Methods like Rosenbaum bounds (for matched designs) and the E-value (for general settings) quantify this. If your result would be overturned by a confounder with a risk ratio of 1.2, you should be worried. If it would take a confounder with a risk ratio of 5, you can be more confident.
Always report sensitivity analysis alongside your point estimate. It transforms the conversation from "Is the estimate unbiased?" (unknowable) to "How much bias would be needed to invalidate it?" (quantifiable).
Practical Workflow for Product Analysts
- Define the causal question precisely. What is the treatment? What is the outcome? What is the population?
- Draw a DAG. Make your assumptions explicit before touching data.
- Assess data structure. What does the assignment mechanism look like? Is there a threshold, instrument, or natural comparison group?

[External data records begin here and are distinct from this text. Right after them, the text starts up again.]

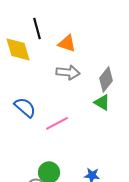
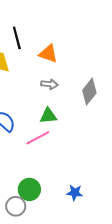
gray arrow: (68, 72) -> (49, 84), size x0.7
green triangle: (102, 102) -> (48, 116), moved, turned -36

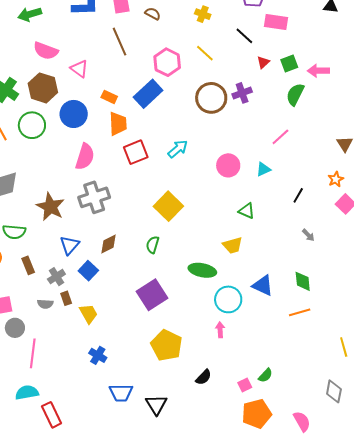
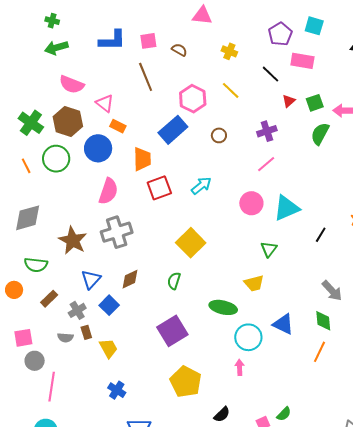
orange rectangle: (109, 97) -> (118, 126), moved
brown circle: (211, 98) -> (219, 135), moved, size x0.5
pink line: (280, 137) -> (266, 164), moved
cyan triangle: (263, 169) -> (286, 208), size x1.8
green triangle: (247, 211) -> (269, 249), turned 42
gray arrow: (308, 235) -> (332, 291), moved, size x1.6
brown rectangle: (28, 265) -> (49, 299), turned 66
orange line: (300, 312) -> (319, 352), turned -50

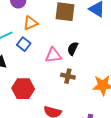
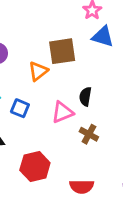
orange triangle: (31, 23) -> (38, 71), moved
brown cross: (68, 76) -> (89, 134), turned 32

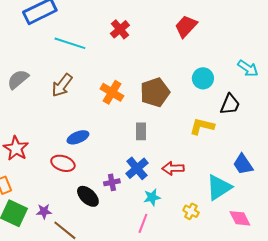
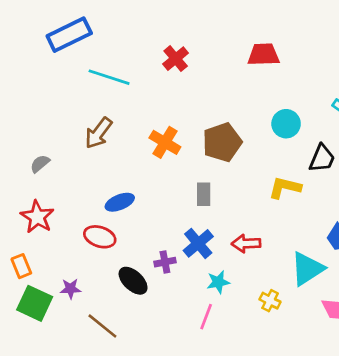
red trapezoid: (186, 26) -> (263, 55), turned 45
gray semicircle: (18, 79) -> (40, 164), moved, size x0.7
purple star: (44, 211) -> (71, 289), moved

- Choose the method that matches your structure. Do not force a method onto data that does not support it.
- Check assumptions. Balance tests, placebo checks, parallel trend diagnostics, falsification tests.
- Run sensitivity analysis. Report how robust your estimate is to violations of key assumptions.
- Communicate uncertainty. A range of plausible effects is more honest and more useful than a single point estimate.
Where to Go Next
This pillar post gives you the map. The supporting posts in this cluster give you the details:
- Propensity Score Matching: balancing groups without randomization
- Instrumental Variables: finding natural experiments in product data
- Regression Discontinuity: when thresholds create experiments
- Difference-in-Differences and Synthetic Control: building counterfactuals for geo tests
- Confounding: the variable that breaks everything
- DAGs for Analysts: drawing assumptions before analyzing
- Mediation Analysis: understanding causal mechanisms
- Double/Debiased ML: flexible causal estimation with machine learning
Causal inference is harder than experimentation. But when an experiment is not an option, these methods -- applied with care, skepticism, and transparency -- are the best tools available.
References
- https://www.hsph.harvard.edu/miguel-hernan/causal-inference-book/
- https://mixtape.scunning.com/
- https://matheusfacure.github.io/python-causality-handbook/
Frequently Asked Questions
When should I use causal inference instead of an A/B test?
Which causal inference method should I use?
How do I know if my causal estimate is valid?
Key Takeaway
Causal inference methods let you estimate cause-and-effect from observational data when experiments are impossible, but each method comes with assumptions that must be defended, not just assumed. The best analysts match the method to the data structure and rigorously test those assumptions.